Видите? С таким талантом убеждения мне бы писать душещипательные семейные драмы для телевидения. Создать где-нибудь положительную параллельную галактику, где все всегда кончается хорошо. Для всех — людей и зверей. Черт, даже для волков!

Глава четвертая

Не знаю, какие свои грехи я пыталась замолить, навещая Марка с религиозной регулярностью после каждого своего занятия в кабинете физиотерапии. Я лишь твердо знаю, что получаю некоторое утешение, просто сидя рядом с кроватью, на которой он лежит, как труп, в полной тишине, прерываемой только шипением кислородной маски.

Если верить Теду, то Марк сейчас перешел в состояние, обычное для затяжных больных, которые уже не помнят, что с ними было раньше. Поверх маски виднеются только круглые серые глаза, выступающие из его черепа, на котором почти не осталось плоти. Его взгляд меня поражает, напоминает глаза людей с плакатов по борьбе с голодом. Очень редко мои посещения совпадают с тем, что Тед называет «хорошим» днем. Тогда Марк вроде бы меня узнает. Но, понимает он что-то или нет, его глаза всегда находят меня, когда я с костылей перебираюсь в виниловое кресло рядом с его кроватью.

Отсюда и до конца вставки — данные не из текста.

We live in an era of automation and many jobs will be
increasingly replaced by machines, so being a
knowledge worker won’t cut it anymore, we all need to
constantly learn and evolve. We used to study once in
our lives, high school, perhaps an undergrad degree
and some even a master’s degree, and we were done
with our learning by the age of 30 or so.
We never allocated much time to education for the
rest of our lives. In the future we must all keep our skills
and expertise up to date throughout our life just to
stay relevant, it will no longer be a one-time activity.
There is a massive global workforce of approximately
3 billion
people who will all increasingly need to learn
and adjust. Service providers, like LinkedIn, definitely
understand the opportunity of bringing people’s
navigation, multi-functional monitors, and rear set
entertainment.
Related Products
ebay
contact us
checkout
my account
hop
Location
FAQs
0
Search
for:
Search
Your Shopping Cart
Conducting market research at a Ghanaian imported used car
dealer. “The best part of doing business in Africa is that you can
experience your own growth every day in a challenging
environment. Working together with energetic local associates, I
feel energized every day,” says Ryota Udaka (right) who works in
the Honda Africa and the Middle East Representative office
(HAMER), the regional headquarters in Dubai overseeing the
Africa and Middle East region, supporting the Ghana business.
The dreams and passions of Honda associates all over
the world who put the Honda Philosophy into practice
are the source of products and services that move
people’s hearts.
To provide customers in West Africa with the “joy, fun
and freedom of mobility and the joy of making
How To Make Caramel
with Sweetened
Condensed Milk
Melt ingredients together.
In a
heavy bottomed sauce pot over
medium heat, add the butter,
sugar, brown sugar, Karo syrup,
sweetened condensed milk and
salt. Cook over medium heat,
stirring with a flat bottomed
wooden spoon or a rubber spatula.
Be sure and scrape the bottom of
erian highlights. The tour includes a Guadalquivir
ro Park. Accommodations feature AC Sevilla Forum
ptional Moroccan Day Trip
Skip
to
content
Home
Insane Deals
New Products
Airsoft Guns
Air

Сегодня, как обычно, в своем любимом углу палаты сидит Герти, мать Теда, и быстро вяжет. Я терпеть не могу сухой стук ее спиц, но не могу решиться попросить ее перестать. Тед теперь практически живет в больнице. После обходов он спит несколько часов на раскладушке, которую поставили в палате Марка. Так что если Герти хочет видеть сына, ей тоже нужно приходить сюда. И чем бедняжке еще заняться, кроме вязания?

Даже сейчас я не знаю, в курсе ли Герти о специфическом характере этой трагедии. Возможно, ей все еще безразлично, что происходит. Возможно, она готова, как всегда, принимать нас всех, включая ее саму, как действующих лиц реальной жизненной драмы, не задумываясь, каким образом переплетены наши биографии. Всегда готовая помочь, защитить, быть рядом вне зависимости от обстоятельств. Любой враг ее сына Теда — ее враг. Что означает, что болезнь Марка — ее враг, несмотря на то, что Марк всегда был для Герти чем-то случайным.

На руке Марка закреплен особый прибор. По нему постоянно поступают разные лекарства, исключая необходимость каждый раз колоть их в вену. Он все хуже и хуже видит, поэтому, когда я прихожу, я читаю ему вслух газеты. Если раньше Марк был фанатом новостей, то теперь он иногда засыпает во время моего прочувственного чтения. Но я все равно продолжаю читать, причем с выражением. И не столько в надежде достучаться до него, сколько чтобы перестать обращать внимание на клик-клик-клик спиц Герти.

Однако сегодня Герти рано сворачивает свое вязание и заявляет, что слегка проголодалась.

— Пожалуй, я спущусь в кафетерий, дорогая. Тебе не принести бутерброд или что-нибудь еще?